Metadata-Version: 2.4
Name: vibes_eval
Version: 0.2.0
Summary: A library for visualizing model evaluation results
Author: VisEval Contributors
License: MIT
Project-URL: Homepage, https://github.com/nielsrolf/viseval
Project-URL: Bug Tracker, https://github.com/nielsrolf/viseval/issues
Classifier: Programming Language :: Python :: 3
Classifier: License :: OSI Approved :: MIT License
Classifier: Operating System :: OS Independent
Requires-Python: >=3.11
Description-Content-Type: text/markdown
Requires-Dist: numpy
Requires-Dist: pandas
Requires-Dist: matplotlib
Requires-Dist: pyyaml
Requires-Dist: python-slugify
Requires-Dist: python-dotenv
Requires-Dist: cache_on_disk
Requires-Dist: tqdm>=4.67.1
Requires-Dist: openweights>=0.4.0

# Viseval / Vibes Eval
> The original name was viseval, but it's taken on pypi. So now vibes eval
Credit for the design of the evals goes to [@johny-b](github.com/johny-b)
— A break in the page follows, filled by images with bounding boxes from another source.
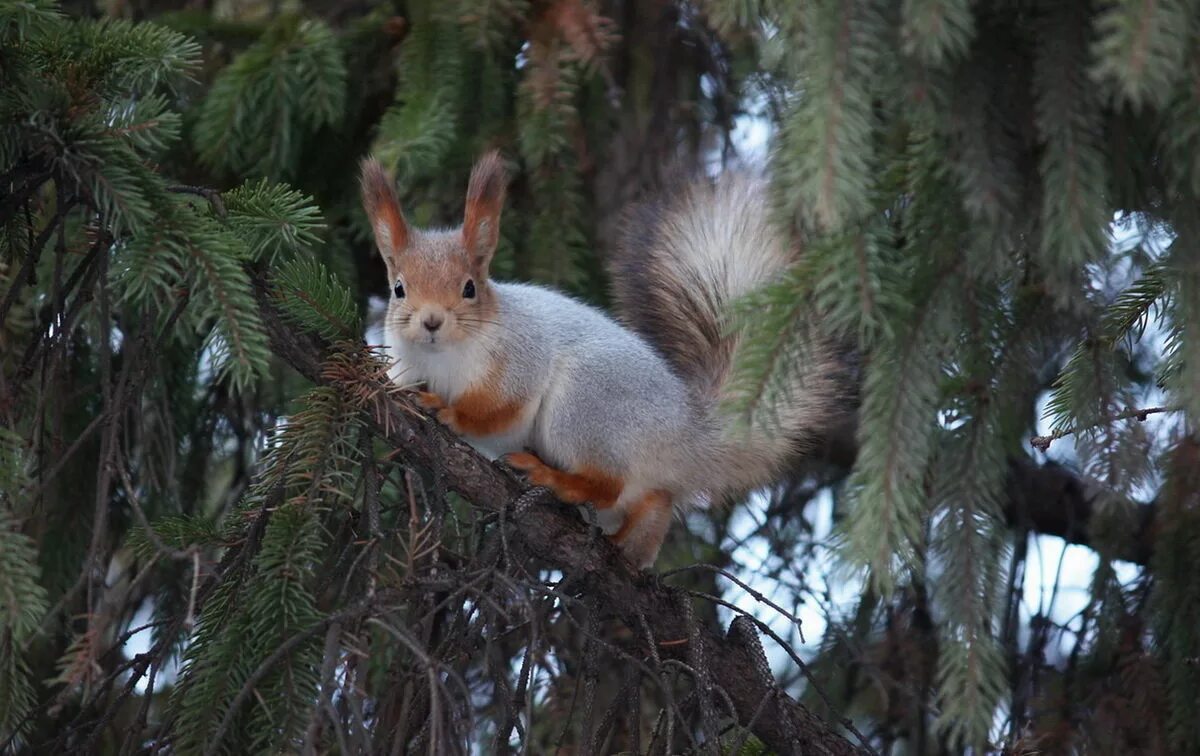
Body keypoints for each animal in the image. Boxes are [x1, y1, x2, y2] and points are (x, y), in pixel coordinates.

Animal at [360, 152, 840, 568]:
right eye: (399, 288)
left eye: (469, 288)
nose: (431, 321)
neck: (441, 358)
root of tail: (687, 429)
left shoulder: (520, 358)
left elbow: (496, 410)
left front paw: (448, 410)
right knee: (651, 502)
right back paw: (632, 544)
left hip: (584, 404)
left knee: (607, 486)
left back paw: (556, 479)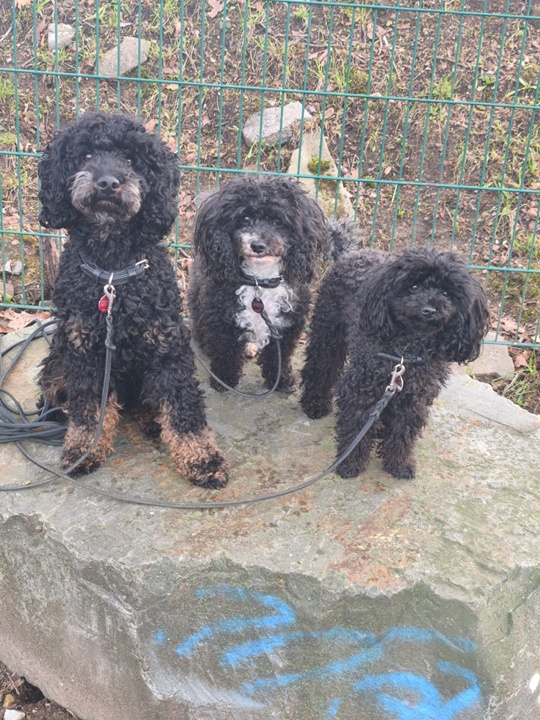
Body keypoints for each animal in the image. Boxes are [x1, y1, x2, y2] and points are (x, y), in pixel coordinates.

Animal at [37, 111, 228, 488]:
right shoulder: (84, 351)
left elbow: (183, 407)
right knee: (56, 392)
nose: (108, 183)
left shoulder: (167, 347)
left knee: (150, 401)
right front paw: (83, 449)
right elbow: (87, 408)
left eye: (130, 159)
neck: (113, 271)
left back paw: (153, 419)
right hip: (58, 356)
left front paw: (202, 459)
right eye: (85, 156)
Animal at [188, 175, 329, 393]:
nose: (257, 245)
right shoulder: (221, 320)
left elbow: (278, 357)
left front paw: (280, 380)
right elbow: (225, 352)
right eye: (245, 218)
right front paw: (224, 379)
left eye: (278, 221)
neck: (259, 283)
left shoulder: (286, 325)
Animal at [300, 246, 490, 479]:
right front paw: (350, 463)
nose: (429, 310)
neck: (407, 350)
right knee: (320, 366)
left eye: (447, 293)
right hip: (328, 331)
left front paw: (399, 464)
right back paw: (314, 403)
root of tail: (352, 252)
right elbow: (356, 426)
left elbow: (403, 432)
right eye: (413, 286)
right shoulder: (361, 389)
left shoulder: (414, 398)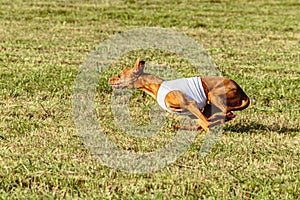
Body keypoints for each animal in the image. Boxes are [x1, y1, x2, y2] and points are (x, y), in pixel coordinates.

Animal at [109, 58, 250, 133]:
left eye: (120, 75)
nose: (110, 79)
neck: (158, 86)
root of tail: (241, 89)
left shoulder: (191, 105)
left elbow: (207, 123)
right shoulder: (189, 112)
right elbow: (204, 124)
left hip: (213, 95)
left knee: (228, 114)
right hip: (209, 105)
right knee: (207, 122)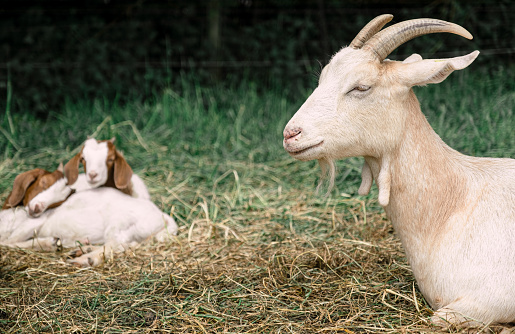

Tools for running model evaluations and visualizing results.

## Install
```
pip install vibes_eval
```

## Core Concept

Viseval assumes you have:
1. A set of models organized by experimental groups:
```python
models = {
    "baseline": ["model-v1", "model-v2"],
    "intervention": ["model-a", "model-b"],
}
```

2. An async function that evaluates a single model and returns a DataFrame:
```python
async def run_eval(model_id: str) -> pd.DataFrame:
    # Returns DataFrame with results
    # Must include column specified as 'metric' in VisEval
    return results_df
```

## Usage

```python
from vibes_eval import VisEval

# Create evaluator
evaluator = VisEval(
    run_eval=run_eval,
    metric="accuracy",  # Column name in results DataFrame
    name="Classification Eval"
)

# Run eval for all models
results = await evaluator.run(models)

# Create visualizations
results.model_plot()      # Compare individual models
results.group_plot()      # Compare groups (aggregated)
results.histogram()       # Score distributions per group
results.scatter(          # Compare two metrics
    x_column="accuracy",
    y_column="runtime"
)
```

## Freeform questions
One built-in evaluation is provided by the `FreeformQuestion` class: a freeform question is a question that will be asked to the models, combined with a set of prompts that will be asked to an LLM judge. Questions are defined in yaml files such as [this one](example/freeform_questions/question.yaml). Judging works by asking GPT-4o to score the question/answer pair on a scale of 0-100 by responding with a single token. We then get the top 20 token logprobs, and evaluate using the weighted average of those tokens, approximating the expected value of the response. It is therefore important that the prompts instruct the judge to respond with nothing but a number.
An example with code can be found [here](example/freeform_eval.py).

## Visualizations

- `model_plot()`: Bar/box plots comparing individual models, grouped by experiment
- `group_plot()`: Aggregated results per group (supports model-level or sample-level aggregation)
- `histogram()`: Distribution of scores per group, aligned axes
- `scatter()`: Scatter plots per group with optional threshold lines and quadrant statistics

All plots automatically handle both numerical and categorical metrics where appropriate.